Giorgetti Assuero, Rossi Massimiliano, Stanislao Mario, Valle Guido, Bertolaccini Pietro, Maneschi Alberto, Giubbini Raffaele, De Rimini Maria Luisa, Mazzanti Marco, Cappagli Mario, Milan Elisa, Volterrani Duccio, Marzullo Paolo
CNR Institute of Clinical Physiology, Pisa, Italy.
J Nucl Med. 2007 Oct;48(10):1670-5. doi: 10.2967/jnumed.106.039107. Epub 2007 Sep 14.
The aim of this study was to investigate whether early (time 1, or T1) myocardial tetrofosmin imaging is feasible and as accurate in detecting coronary artery disease as is standard delayed (time 2, or T2) imaging.
One hundred twenty patients (100 men and 20 women; mean age +/- SD, 61 +/- 10 y) with anginal symptoms underwent tetrofosmin gated SPECT. Stress/rest T1 imaging was performed at 15 min and T2 at 45 min after injection. Image quality was visually evaluated using a 4-point scale (from 0 = poor to 3 = optimal). Myocardial perfusion analysis was performed on a 20-segment model using quantitative perfusion SPECT software, and reversible ischemia was scored as a summed difference score (SDS). Coronary angiography was performed within 1 mo on all patients, and stenosis of more than 50% of the diameter was considered significant.
Overall, quality was scored as optimal or good for 94% of T1 images and 95% of T2 images (P = not statistically significant). Heart, lung, liver, and subdiaphragmatic counts did not differ for stress and rest T1 and T2 imaging. A good linear relationship was seen between T1 and T2 SDS (r = 0.69; P < 0.0001), and Bland-Altman analysis showed good agreement between the 2 conditions. In terms of global diagnostic accuracy, areas under the receiver-operating-characteristic curve were comparable between T1 and T2 (0.80 vs. 0.81, P = not statistically significant). Discrepancies between T1 and T2 SDS were observed in 44% of patients (T1 - T2 SDS > 2). Linear regression analysis showed a good correlation between T1 and T2 SDS (r = 0.67; P < 0.0001), whereas the Bland-Altman method showed a shift in the mean value of the difference of +2.67 +/- 2.73. In patients with a T1 - T2 SDS of more than 2, areas under the receiver-operating-characteristic curves were significantly higher for T1 than for T2 images (0.79 vs. 0.70, P < 0.001).

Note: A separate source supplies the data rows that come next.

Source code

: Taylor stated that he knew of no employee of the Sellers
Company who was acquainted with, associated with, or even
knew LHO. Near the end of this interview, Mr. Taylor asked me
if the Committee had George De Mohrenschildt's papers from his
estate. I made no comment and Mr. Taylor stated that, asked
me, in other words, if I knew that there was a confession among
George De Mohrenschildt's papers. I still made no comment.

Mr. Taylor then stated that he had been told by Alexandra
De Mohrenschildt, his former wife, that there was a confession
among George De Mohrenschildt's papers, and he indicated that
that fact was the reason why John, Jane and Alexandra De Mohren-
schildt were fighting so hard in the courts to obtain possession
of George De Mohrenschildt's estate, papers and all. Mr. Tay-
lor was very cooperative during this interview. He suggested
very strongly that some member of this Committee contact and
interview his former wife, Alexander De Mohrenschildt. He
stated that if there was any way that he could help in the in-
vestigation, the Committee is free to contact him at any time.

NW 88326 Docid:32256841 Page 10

T1 imaging is feasible and as accurate as T2 imaging in identifying coronary artery disease. However, in a discrete subset of patients, early acquisition strengthens the clinical message of defect reversibility by permitting earlier, more accurate identification of more severe myocardial ischemia.
本研究的目的是调查早期(时间1,或T1)心肌替曲膦显像在检测冠状动脉疾病方面是否可行,以及是否与标准延迟(时间2,或T2)显像一样准确。
120例有胸痛症状的患者(100例男性和20例女性;平均年龄±标准差,61±10岁)接受了替曲膦门控SPECT检查。注射后15分钟进行负荷/静息T1显像,45分钟进行T2显像。使用4分制(从0 = 差到3 = 优)对图像质量进行视觉评估。使用定量灌注SPECT软件在20节段模型上进行心肌灌注分析,可逆性缺血以总差异评分(SDS)进行评分。所有患者在1个月内进行冠状动脉造影,直径狭窄超过50%被认为具有显著性。
总体而言,94%的T1图像和95%的T2图像质量被评为优或良(P = 无统计学显著性)。负荷和静息T1及T2显像的心脏、肺、肝脏和膈下计数无差异。T1和T2 SDS之间呈现良好的线性关系(r = 0.69;P < 0.0001),Bland-Altman分析显示两种情况之间具有良好的一致性。就整体诊断准确性而言,T1和T2的受试者操作特征曲线下面积相当(0.80对0.81,P = 无统计学显著性)。44%的患者观察到T1和T2 SDS之间存在差异(T1 - T2 SDS > 2)。线性回归分析显示T1和T2 SDS之间具有良好的相关性(r = 0.67;P < 0.0001),而Bland-Altman方法显示差异平均值偏移了+2.67±2.73。在T1 - T2 SDS大于2的患者中,T1图像的受试者操作特征曲线下面积显著高于T2图像(0.79对0.70,P < 0.001)。
T1显像在识别冠状动脉疾病方面是可行的,并且与T2显像一样准确。然而,在一小部分患者中,早期采集通过允许更早、更准确地识别更严重的心肌缺血,强化了缺损可逆性的临床信息。